Another way to visualise this is by aggregate policy plot or path plot of actual uses of the policy. An aggregate policy plot (aggregating at each location over all states which include that location) shows which policies may be preferred at which locations, for different full state values. The opacity of each arrow (or of the starburst which represents the ‘shoot’ action) shows how many different states have the action as policy. This is different from a stochastic policy, because the choice of policy is not based on probabilities. This is simply a representation of the fact that multiple states are visualised at one location because the problem is complex enough that visualising individual states is difficult.

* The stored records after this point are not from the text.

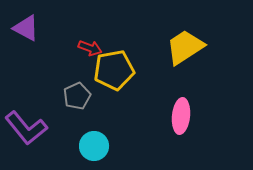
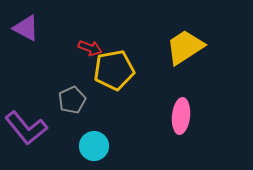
gray pentagon: moved 5 px left, 4 px down
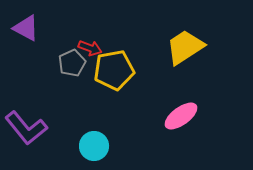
gray pentagon: moved 37 px up
pink ellipse: rotated 48 degrees clockwise
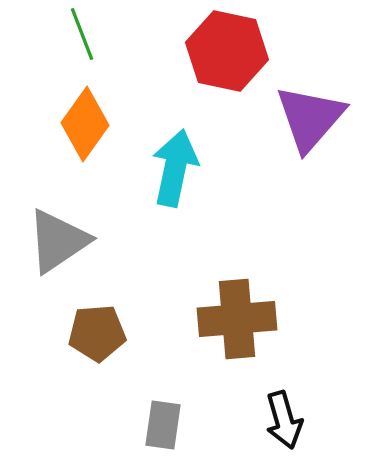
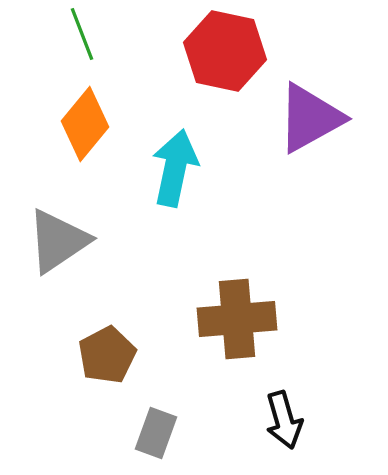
red hexagon: moved 2 px left
purple triangle: rotated 20 degrees clockwise
orange diamond: rotated 4 degrees clockwise
brown pentagon: moved 10 px right, 22 px down; rotated 24 degrees counterclockwise
gray rectangle: moved 7 px left, 8 px down; rotated 12 degrees clockwise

The path plot gives a number of episodes of the actual movement of an agent following the policy, over multiple iterations. Since the outcome of ‘shoot’ actions is random (as is the outcome of being shot at by the enemy), different paths may be taken by agents following the same policy. In this plot, the path colour becomes more red for higher values of ship damage (lower values of ship health) and becomes more blue for higher values of enemy damage. In this way we can see how the results of following the policy change depending on random outcomes during the operation of the agent. Agents that have been damaged tend to follow the safer path round the outside of the map while agents that have damaged the enemy (to the extent of destroying it completely) head straight for the nearest shore. Occasionally an agent is sunk (represented by a black star) – although the policy is optimal on average, this does not guarantee success at every iteration.

```policy = ValuePolicy(ccross, values)

ccross.visualise_as_image(policy=policy,title="Policy Plot", mode=0, plot=True)
ccross.visualise_as_image(policy=policy,title="Path Plot", mode=1, plot=True)
```

## Complexity

The complexity of each iteration is $O(|S|^2 |A|)$. On each iteration, we iterate in an outer loop over all states in $S$, and in each outer loop iteration, we need to iterate over all states ($\sum_{s' \in S}$), meaning $|S|^2$ iterations. But also within each outer loop iteration, we need to calculate the value for every action to find the maximum.

It is clear to see that the value iteration can be easily parallelised by updating the value of many states at once: the values of states at step $t + 1$ are dependent only on the value of other states at step $t$.

Takeaways

• Value iteration is an algorithm for calculating a value function $V$, from which a policy can be extracted using policy extraction.
• It produces an optimal policy an infinite amount of time.
• For medium-scale problems, it can converge on the optimal policy in a “reasonable” amount of time, but does not scale as well as some other techniques.